Nascida numa família riquíssima do Rio de Janeiro, dona de castelos e de linhagem nobre, a ministra da Cultura, Marta Suplicy, possui uma ascendência junto às camadas mais pobres do eleitorado de fazer inveja a seu próprio partido, o PT. Militante tardia, que entrou na atividade política quando era mãe de três filhos crescidos, Marta escreveu a própria história acumulando brigas, polêmicas e encampando causas que pareciam fora de lugar, mas que, na verdade, se encontravam à frente do seu tempo. Foi à tevê defender a liberdade feminina, quando o País ainda não estava inteiramente habituado ao divórcio. Assumiu a bandeira dos direitos homossexuais, quando o assunto não entrava nas conversas de família. Agora, a mais nova cruzada de Marta envolve a aprovação do Vale Cultura pelo Congresso, que prevê benefício de R$ 50 para trabalhadores que ganham até cinco salários mínimos. Ela herdou a proposta quando assumiu a pasta e fez dela sua bandeira.

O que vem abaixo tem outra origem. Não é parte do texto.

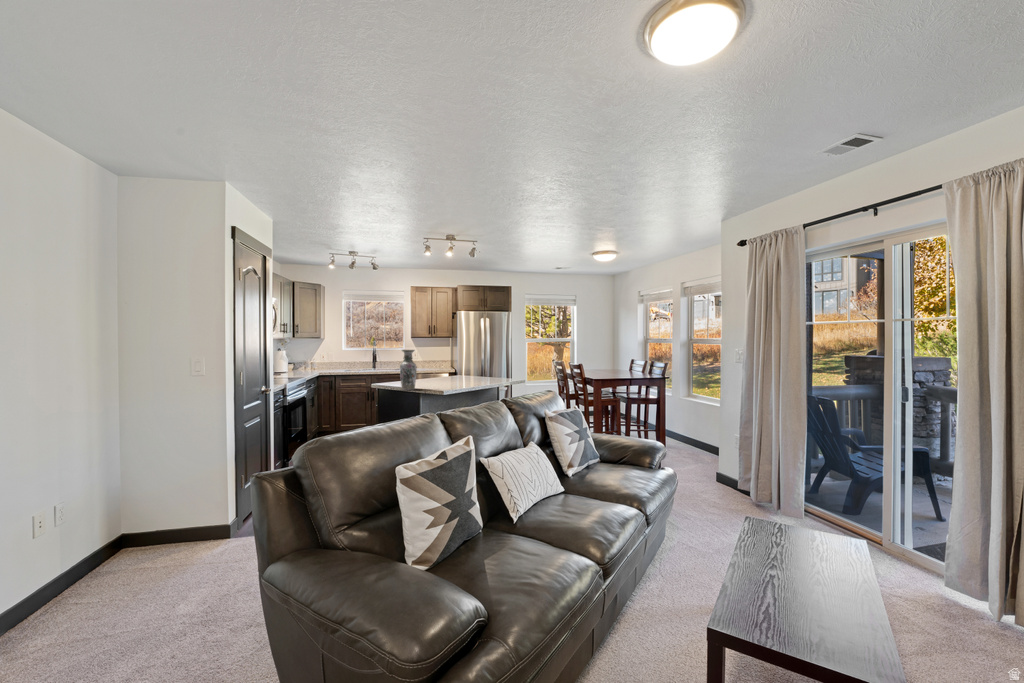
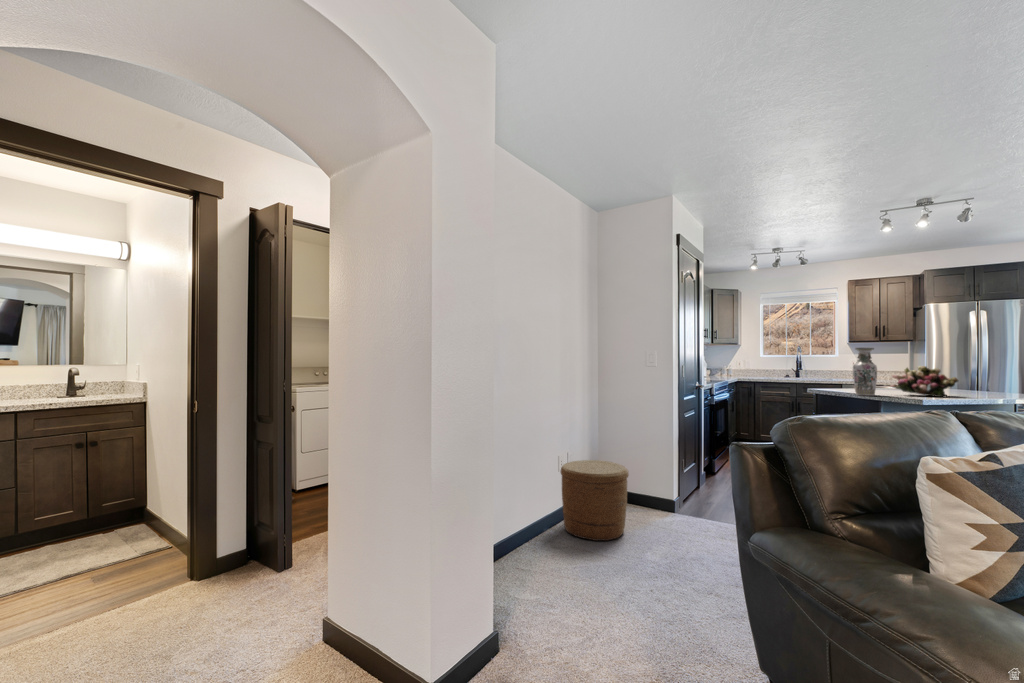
flower arrangement: none [425,363,466,387] -> present [890,366,958,397]
woven basket: none [40,501,158,618] -> present [561,460,629,541]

A ideia é um projeto original do ex-ministro Juca Ferreira, que chegou a rascunhá-lo ainda em 2009, mas foi forçado a desistir no meio do caminho. Faltava apoio político interno e sobrava pancadaria externa, num volume tão grande que Ana de Holanda, sua sucessora, nem se animou a comprar a briga. O que parecia um jogo perdido vai se transformar em realidade a partir de julho, quando os beneficiários do programa poderão receber dinheiro para comprar ingressos de espetáculos, cinemas, museus e adquirir livros, revistas e CDs.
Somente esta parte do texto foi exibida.